According to the New York Times obituary of him on June 23, 1878, Kane received a commission on General Robert E. Lee’s staff, and was with Lee at Gettysburg. This seems unlikely; a letter he wrote to Jefferson Davis on July 17, 1863, just two weeks after Gettysburg, is from Canada, where Kane offers his services in organizing an expedition against Chicago, Milwaukee, and Detroit. His plan was to destroy all shipping, thus "paralyzing the lake commerce." By November, he writes Davis again from Montreal to report on the failure of a plan to rescue Confederate prisoners at Sandusky Bay. In Canada in 1864, Lincoln assassin John Wilkes Booth presented to Confederate officials - including Kane- his plan to kidnap President Lincoln.

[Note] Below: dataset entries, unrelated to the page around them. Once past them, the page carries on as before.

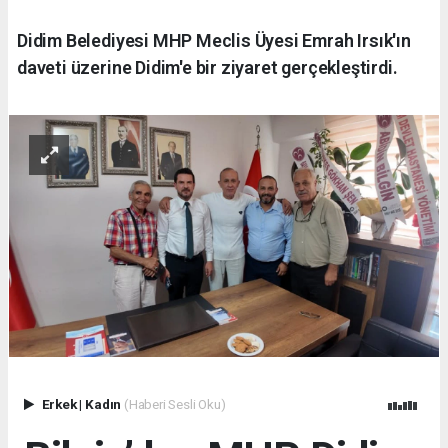
Didim Belediyesi MHP Meclis Üyesi Emrah Irsık'ın
daveti üzerine Didim'e bir ziyaret gerçekleştirdi.
Erkek
|
Kadın
(Haberi Sesli Oku)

In February 1864 Kane ran the Federal blockade and was soon in Richmond. In 1864 he published a broadside in which he exhorted Marylanders in the Confederate army to form their own Maryland militias, rather than serve under the flags of other states. On July 20, 1864, he is reported by the Charleston Mercury to be “about to cooperate with our forces then near Baltimore, with 15,000 Maryland recruits." On October 8, 1864 he writes again to Davis, offering to recruit Marylanders to form a corps of heavy artillery, a suggestion that was politely declined. In March 1865, he is reported to have been instrumental in acquiring fresh uniforms for Marylanders in the Confederate Army. In the closing days of the war, he is still writing to Jefferson Davis to report on the movement of troops around Danville, Virginia.